AIM OF THE TASK: Look through the records, and whenever a line includes the word "class", copy it.
------------------------------------------------
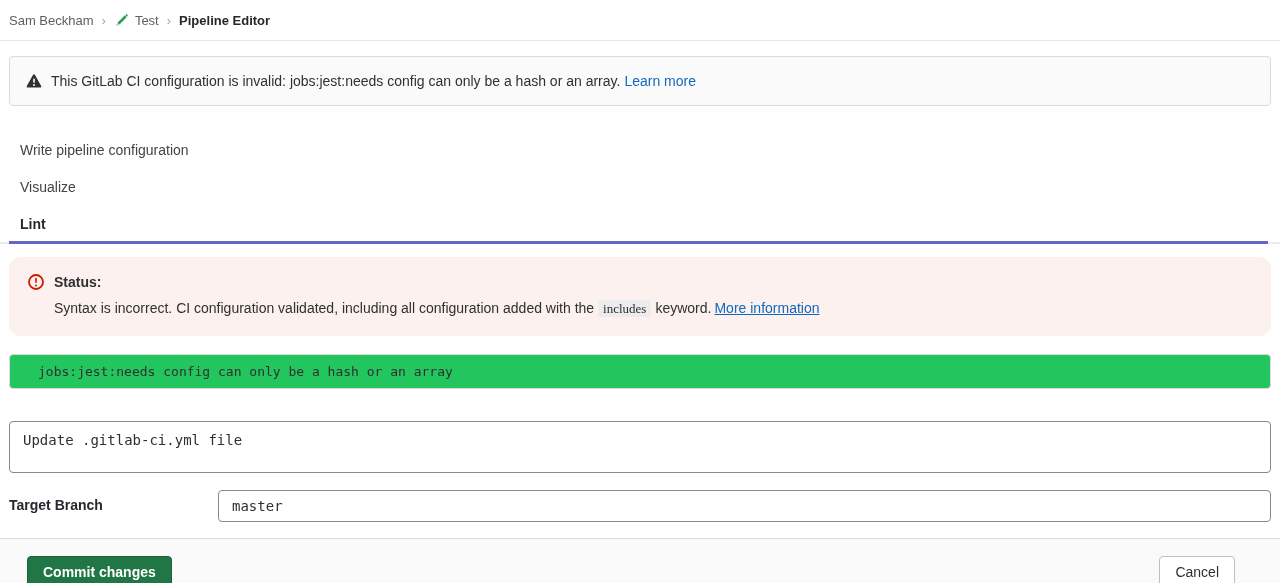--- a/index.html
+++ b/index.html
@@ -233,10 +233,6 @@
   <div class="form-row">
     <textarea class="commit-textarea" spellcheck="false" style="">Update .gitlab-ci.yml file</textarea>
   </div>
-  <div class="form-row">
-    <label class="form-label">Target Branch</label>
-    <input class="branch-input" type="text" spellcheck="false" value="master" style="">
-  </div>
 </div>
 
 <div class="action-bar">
------------------------------------------------
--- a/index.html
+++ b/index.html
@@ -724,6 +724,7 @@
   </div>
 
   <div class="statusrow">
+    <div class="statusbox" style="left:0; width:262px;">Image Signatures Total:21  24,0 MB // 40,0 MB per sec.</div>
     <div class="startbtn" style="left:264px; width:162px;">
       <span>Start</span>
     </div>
------------------------------------------------
TASK OUTPUT:
   <div class="form-row">
     <textarea class="commit-textarea" spellcheck="false" style="">Update .gitlab-ci.yml file</textarea>
-  <div class="form-row">
-    <label class="form-label">Target Branch</label>
-    <input class="branch-input" type="text" spellcheck="false" value="master" style="">
 <div class="action-bar">
   <div class="statusrow">
+    <div class="statusbox" style="left:0; width:262px;">Image Signatures Total:21  24,0 MB // 40,0 MB per sec.</div>
     <div class="startbtn" style="left:264px; width:162px;">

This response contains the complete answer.